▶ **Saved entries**
········

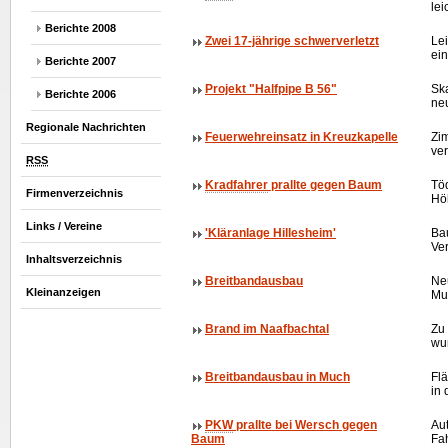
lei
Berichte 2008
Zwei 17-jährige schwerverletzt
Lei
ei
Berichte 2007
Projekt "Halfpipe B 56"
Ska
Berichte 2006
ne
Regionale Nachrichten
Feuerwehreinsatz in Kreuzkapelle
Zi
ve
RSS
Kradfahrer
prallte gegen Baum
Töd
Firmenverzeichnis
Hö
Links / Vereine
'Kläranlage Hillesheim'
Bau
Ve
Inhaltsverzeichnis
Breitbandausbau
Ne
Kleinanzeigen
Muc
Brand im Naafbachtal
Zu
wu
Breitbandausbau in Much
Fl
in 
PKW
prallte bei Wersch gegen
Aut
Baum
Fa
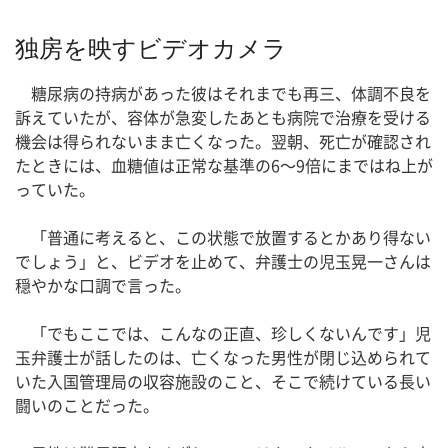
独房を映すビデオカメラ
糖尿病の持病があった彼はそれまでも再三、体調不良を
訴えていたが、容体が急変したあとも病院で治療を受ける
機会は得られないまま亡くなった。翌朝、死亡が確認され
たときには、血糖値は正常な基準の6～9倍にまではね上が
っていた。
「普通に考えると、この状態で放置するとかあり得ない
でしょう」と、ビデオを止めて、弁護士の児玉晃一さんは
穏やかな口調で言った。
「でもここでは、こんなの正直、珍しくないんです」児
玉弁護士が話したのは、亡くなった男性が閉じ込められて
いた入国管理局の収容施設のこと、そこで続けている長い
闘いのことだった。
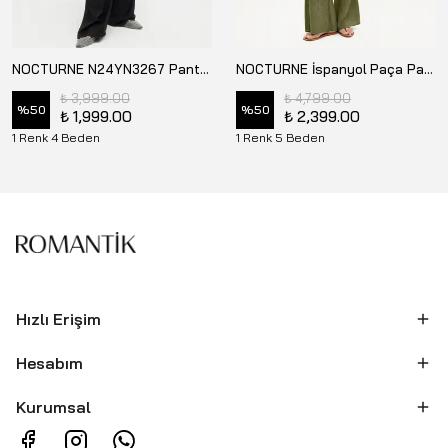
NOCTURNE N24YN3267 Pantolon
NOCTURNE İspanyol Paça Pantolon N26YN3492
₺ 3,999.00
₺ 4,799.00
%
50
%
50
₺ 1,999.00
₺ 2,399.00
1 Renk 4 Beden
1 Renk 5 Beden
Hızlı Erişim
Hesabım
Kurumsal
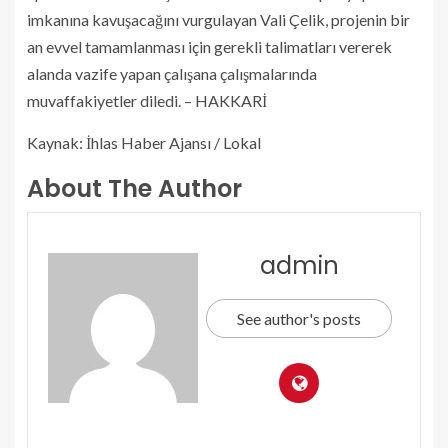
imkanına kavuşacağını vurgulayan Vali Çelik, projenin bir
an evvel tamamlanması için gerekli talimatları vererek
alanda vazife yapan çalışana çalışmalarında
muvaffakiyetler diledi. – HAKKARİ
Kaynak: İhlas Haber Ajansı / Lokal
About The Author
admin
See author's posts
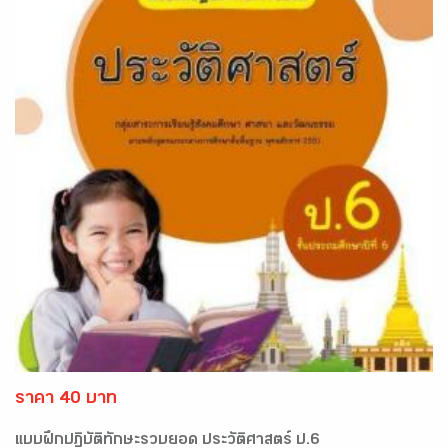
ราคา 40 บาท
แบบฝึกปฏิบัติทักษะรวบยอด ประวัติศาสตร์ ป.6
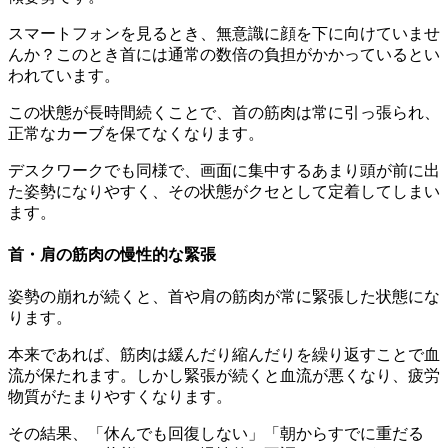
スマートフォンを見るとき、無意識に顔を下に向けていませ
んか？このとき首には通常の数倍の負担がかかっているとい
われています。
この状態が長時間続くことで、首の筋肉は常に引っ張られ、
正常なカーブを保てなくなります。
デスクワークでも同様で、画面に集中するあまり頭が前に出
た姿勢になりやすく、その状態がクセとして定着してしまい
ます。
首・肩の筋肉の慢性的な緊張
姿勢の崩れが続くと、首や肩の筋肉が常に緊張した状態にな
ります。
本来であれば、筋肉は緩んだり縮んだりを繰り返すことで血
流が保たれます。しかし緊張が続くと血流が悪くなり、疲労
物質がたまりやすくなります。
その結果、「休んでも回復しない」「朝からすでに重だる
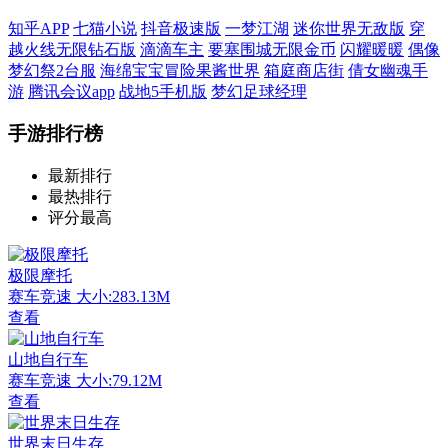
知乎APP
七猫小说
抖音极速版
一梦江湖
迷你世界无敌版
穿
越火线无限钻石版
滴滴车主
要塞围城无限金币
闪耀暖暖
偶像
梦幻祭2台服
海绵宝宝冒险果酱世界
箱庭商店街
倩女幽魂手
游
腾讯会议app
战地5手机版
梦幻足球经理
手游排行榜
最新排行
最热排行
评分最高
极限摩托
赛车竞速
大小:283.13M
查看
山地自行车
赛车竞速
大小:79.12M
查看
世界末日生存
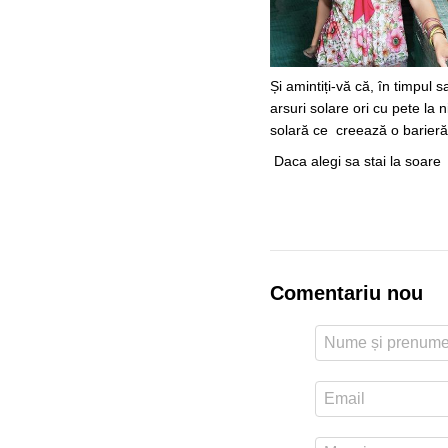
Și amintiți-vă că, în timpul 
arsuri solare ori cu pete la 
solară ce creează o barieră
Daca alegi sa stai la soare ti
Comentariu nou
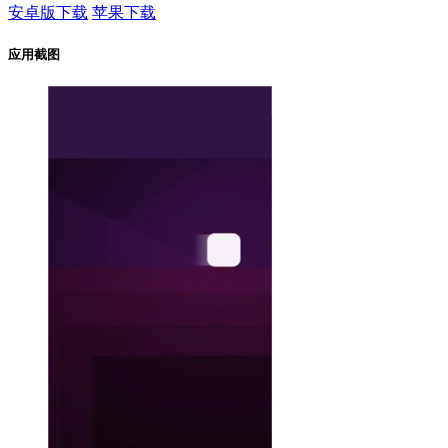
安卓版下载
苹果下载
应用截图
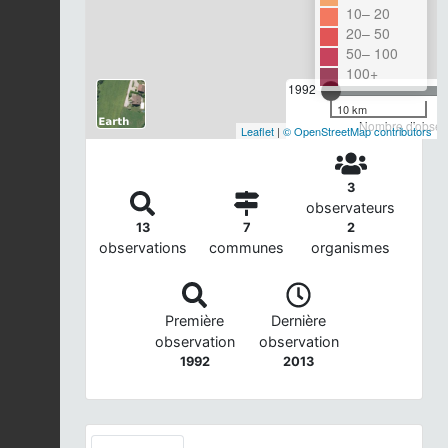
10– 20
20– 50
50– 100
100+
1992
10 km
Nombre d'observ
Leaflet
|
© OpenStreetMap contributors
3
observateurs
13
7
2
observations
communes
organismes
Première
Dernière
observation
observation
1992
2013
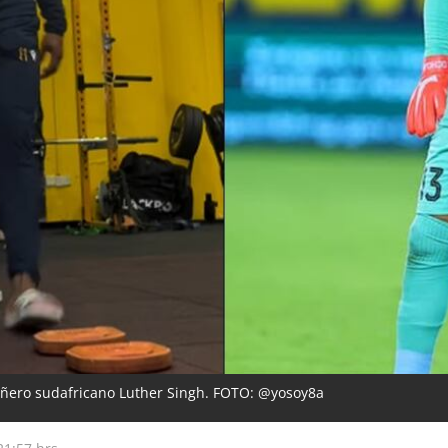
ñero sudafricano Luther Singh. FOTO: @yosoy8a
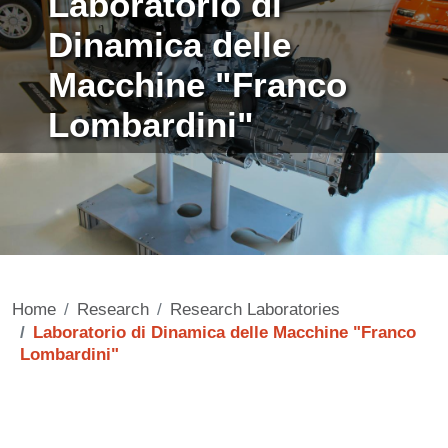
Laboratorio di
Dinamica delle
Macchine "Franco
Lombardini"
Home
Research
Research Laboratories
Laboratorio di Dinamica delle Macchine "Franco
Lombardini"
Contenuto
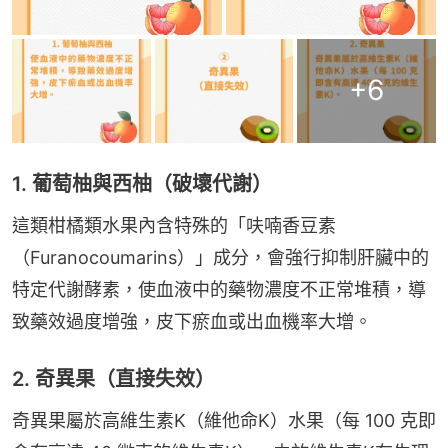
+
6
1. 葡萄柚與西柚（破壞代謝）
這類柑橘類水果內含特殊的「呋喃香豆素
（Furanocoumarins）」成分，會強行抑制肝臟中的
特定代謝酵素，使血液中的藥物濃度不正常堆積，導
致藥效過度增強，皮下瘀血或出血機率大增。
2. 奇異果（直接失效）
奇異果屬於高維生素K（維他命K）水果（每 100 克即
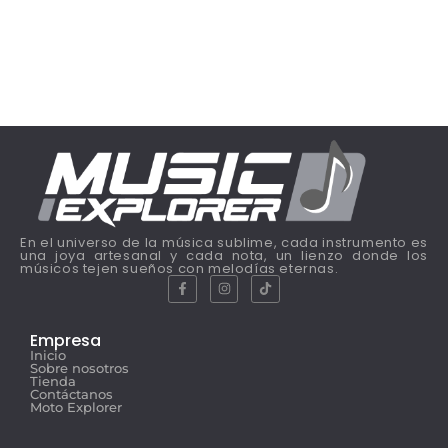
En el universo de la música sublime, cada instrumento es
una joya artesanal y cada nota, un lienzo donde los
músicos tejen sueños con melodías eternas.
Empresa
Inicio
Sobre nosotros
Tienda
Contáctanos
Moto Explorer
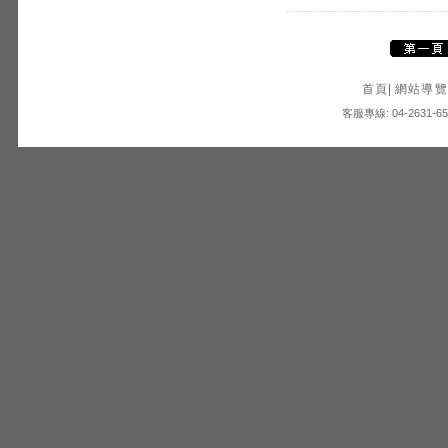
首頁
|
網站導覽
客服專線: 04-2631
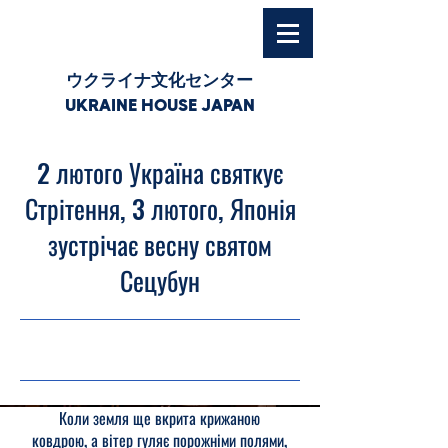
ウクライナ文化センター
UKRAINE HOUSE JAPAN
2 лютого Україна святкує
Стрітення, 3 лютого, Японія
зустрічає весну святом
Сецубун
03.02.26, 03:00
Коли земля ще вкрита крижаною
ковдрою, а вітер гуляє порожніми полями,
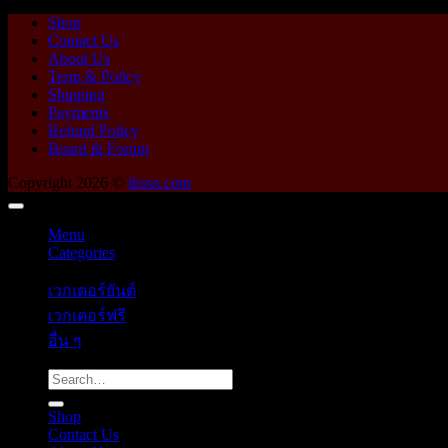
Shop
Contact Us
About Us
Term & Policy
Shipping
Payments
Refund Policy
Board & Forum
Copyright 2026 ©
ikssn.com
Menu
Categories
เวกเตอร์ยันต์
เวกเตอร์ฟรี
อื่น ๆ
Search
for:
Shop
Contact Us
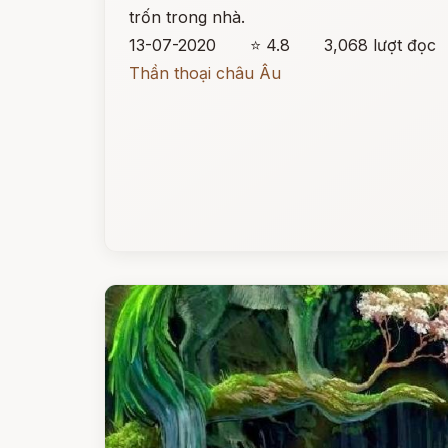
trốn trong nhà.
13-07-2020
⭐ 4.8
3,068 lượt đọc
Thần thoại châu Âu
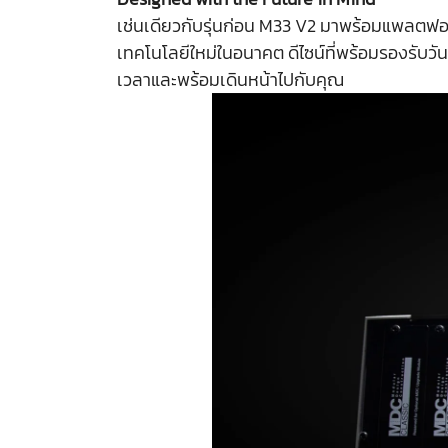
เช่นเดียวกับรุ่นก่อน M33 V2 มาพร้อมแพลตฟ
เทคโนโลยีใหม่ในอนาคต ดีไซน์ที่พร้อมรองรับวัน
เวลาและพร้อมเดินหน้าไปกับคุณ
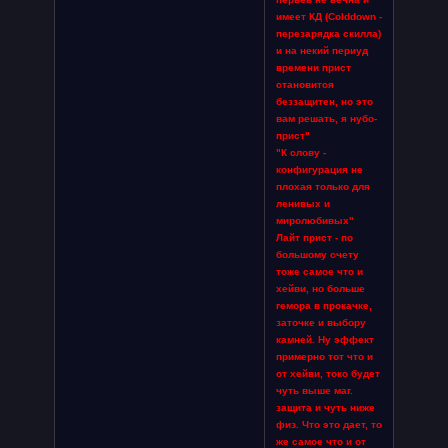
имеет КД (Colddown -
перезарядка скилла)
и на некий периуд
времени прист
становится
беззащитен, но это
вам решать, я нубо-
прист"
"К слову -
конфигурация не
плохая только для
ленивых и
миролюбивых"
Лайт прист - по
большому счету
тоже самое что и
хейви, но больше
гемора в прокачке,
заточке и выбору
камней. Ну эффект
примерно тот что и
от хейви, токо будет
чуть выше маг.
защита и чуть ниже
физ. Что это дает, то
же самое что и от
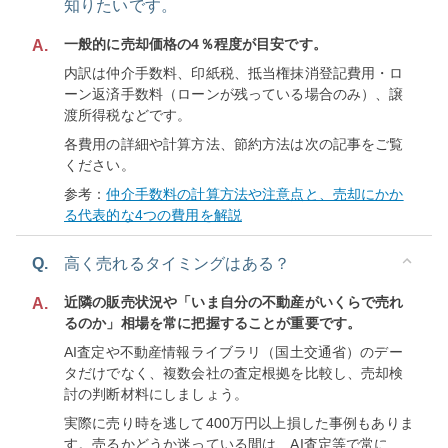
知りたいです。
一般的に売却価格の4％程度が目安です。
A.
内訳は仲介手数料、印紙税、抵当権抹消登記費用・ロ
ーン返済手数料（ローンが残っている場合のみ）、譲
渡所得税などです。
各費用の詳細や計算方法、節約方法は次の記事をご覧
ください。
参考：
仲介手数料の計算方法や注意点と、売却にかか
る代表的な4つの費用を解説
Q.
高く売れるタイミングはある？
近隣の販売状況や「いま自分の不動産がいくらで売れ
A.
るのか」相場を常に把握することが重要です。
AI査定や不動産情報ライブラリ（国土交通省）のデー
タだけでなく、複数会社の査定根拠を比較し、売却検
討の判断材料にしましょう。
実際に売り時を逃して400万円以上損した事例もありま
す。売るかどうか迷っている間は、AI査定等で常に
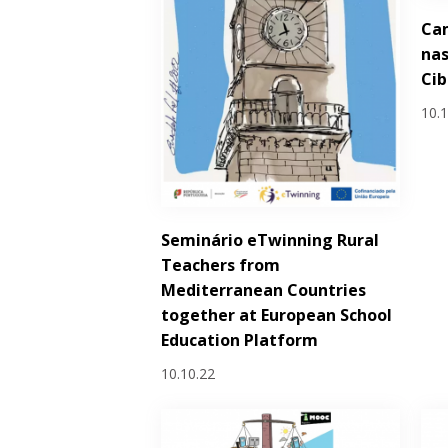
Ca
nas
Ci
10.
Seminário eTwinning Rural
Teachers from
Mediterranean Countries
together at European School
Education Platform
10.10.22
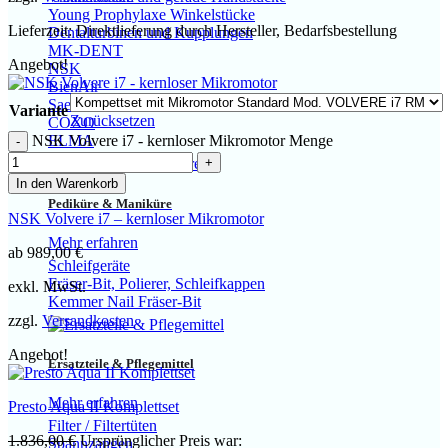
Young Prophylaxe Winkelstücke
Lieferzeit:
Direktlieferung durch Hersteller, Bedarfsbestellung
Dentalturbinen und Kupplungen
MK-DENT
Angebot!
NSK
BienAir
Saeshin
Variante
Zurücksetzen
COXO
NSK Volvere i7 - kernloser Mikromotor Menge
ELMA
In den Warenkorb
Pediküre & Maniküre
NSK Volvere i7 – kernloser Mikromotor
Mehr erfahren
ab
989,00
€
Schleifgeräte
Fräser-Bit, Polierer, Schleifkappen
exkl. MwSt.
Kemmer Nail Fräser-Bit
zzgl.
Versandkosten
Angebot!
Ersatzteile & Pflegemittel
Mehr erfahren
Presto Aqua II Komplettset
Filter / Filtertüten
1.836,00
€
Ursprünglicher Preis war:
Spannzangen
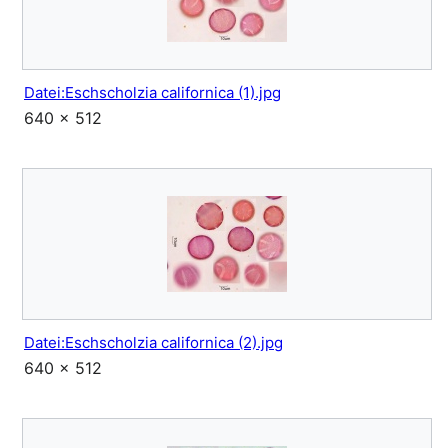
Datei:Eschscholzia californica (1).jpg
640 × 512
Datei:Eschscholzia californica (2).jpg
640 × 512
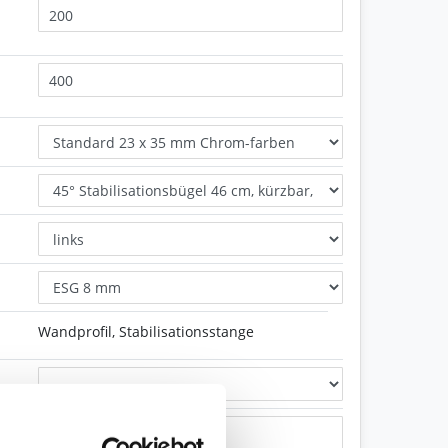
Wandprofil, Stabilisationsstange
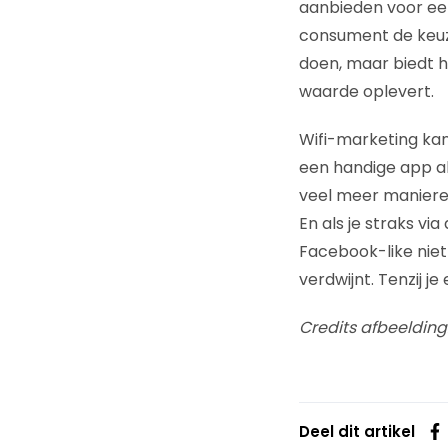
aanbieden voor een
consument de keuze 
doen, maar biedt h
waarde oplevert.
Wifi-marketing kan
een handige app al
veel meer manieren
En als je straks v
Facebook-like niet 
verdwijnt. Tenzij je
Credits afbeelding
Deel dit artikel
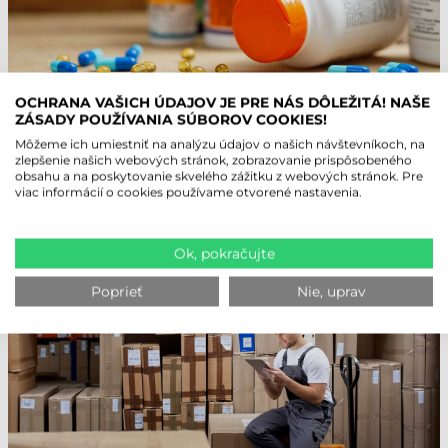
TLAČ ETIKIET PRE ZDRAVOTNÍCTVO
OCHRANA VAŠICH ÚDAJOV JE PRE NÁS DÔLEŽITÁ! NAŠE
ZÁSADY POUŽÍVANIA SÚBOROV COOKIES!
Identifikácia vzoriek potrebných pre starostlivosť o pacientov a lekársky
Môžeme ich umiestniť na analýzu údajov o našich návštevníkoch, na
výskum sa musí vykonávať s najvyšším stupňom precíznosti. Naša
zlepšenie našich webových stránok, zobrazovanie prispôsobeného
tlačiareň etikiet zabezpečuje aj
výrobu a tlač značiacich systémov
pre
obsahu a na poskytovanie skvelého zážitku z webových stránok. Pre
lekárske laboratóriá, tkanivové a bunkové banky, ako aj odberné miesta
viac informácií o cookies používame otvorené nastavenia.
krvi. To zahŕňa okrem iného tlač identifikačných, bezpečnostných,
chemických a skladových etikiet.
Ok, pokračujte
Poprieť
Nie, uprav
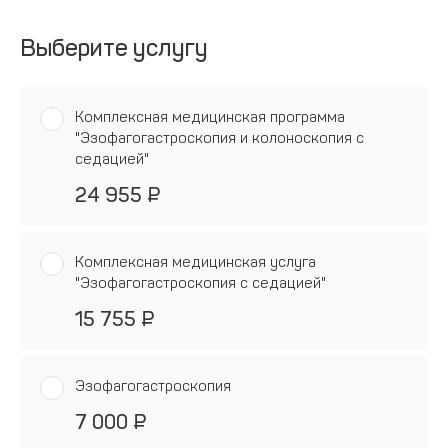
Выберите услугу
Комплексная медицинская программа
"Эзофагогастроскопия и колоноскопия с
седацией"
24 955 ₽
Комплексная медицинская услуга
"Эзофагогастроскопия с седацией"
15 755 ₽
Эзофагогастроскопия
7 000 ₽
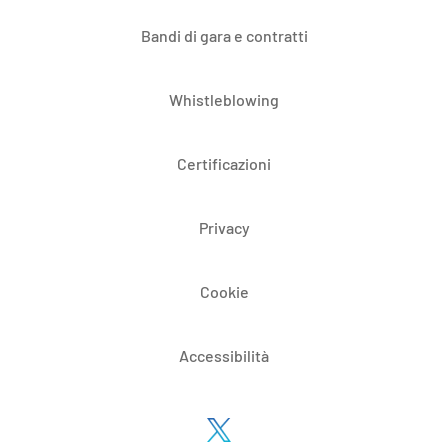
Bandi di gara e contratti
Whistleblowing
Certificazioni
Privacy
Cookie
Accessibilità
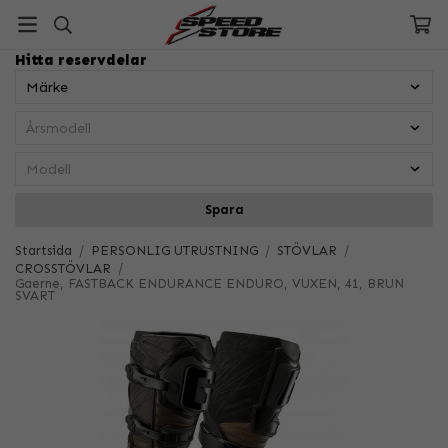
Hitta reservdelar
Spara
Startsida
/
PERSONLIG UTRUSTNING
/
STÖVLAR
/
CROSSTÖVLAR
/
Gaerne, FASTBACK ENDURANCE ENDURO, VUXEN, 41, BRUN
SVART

········

▶ **GOAL OF THE EXERCISE**
Edit the stretch of the listing from the line containing "ราคา 40 บาท" through the line containing "แบบฝึกปฏิบัติทักษะรวบยอด ประวัติศาสตร์ ป.6" by putting "45" in place of "40", and leave everything else unchanged.

▶ **OUTPUT OF THE TASK**
ราคา 45 บาท
แบบฝึกปฏิบัติทักษะรวบยอด ประวัติศาสตร์ ป.6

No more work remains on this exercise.